Actions to take:
• A. The well forum post names several things the younger generation shows little interest in learning about. List them all.
• B. In the well forum post, what location is listed for valveman?

START Document excerpt

Questions about air in supply lines and deep well

Discussion in 'Pumps and Tanks Well Forum & Blog' started by jeff_bathroom, Apr 5, 2014.

  1. valveman

    valveman Moderator Staff Member

    Messages:
    4,495
    Location:
    Lubbock, Texas
    Jeff, I can feel your pain. A good thing about forums is that you can educate yourself before calling a “professional”. When you educate yourself, you are less likely to get screwed.

    However, I don’t know how much of this is because of dishonesty, and how much is because of a lack of education on the contractor’s part. I see a lot of contractors who act like they know what they are talking about, but really don’t have a clue. They can’t learn this stuff in school and they can’t find it in any books. They either have to learn everything the hard way, by trial and error, or have a mentor that will teach them everything they have learned in their life experiences.

    Many people are retiring long before they should, and most are no longer passing on their skills to the younger generation. I have the same problem in my business. The younger generation seems to focus on their phones or “digital communication devices”, and have very little interest in learning about pumps, motors, valves, HVAC, car engines, or anything mechanical. Very few young people stay at one job long enough to actually learn anything. If they aren’t made CEO within a few months, they loose interest and move on to something else. They don’t realize it takes years to gain the experience needed to be useful.

    This also makes older persons reluctant to train the younger generation, as they feel they are wasting their time when many younger people just walk away. The few younger people who do hang around long enough to gain some knowledge will also walk away from you. As soon as they become knowledgeable, other companies will hire them out from under you, or they will start their own company and compete against you.

END Document excerpt
START Information shown

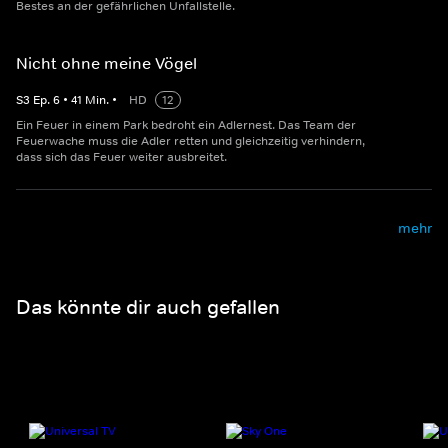
Bestes an der gefährlichen Unfallstelle.
Nicht ohne meine Vögel
S
3
Ep.
6
•
41
Min.
•
HD
12
Ein Feuer in einem Park bedroht ein Adlernest. Das Team der
Feuerwache muss die Adler retten und gleichzeitig verhindern,
dass sich das Feuer weiter ausbreitet.
mehr
Das könnte dir auch gefallen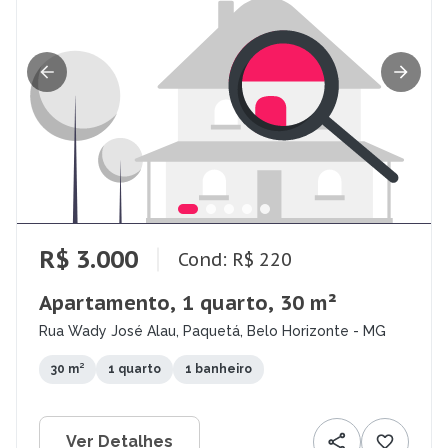
R$ 3.000
Cond: R$ 220
Apartamento, 1 quarto, 30 m²
Rua Wady José Alau, Paquetá, Belo Horizonte - MG
30 m²
1 quarto
1 banheiro
Ver Detalhes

END Information shown

Responses in order:
• A. Pumps, motors, valves, HVAC, car engines, and anything mechanical.

• B. Lubbock, Texas.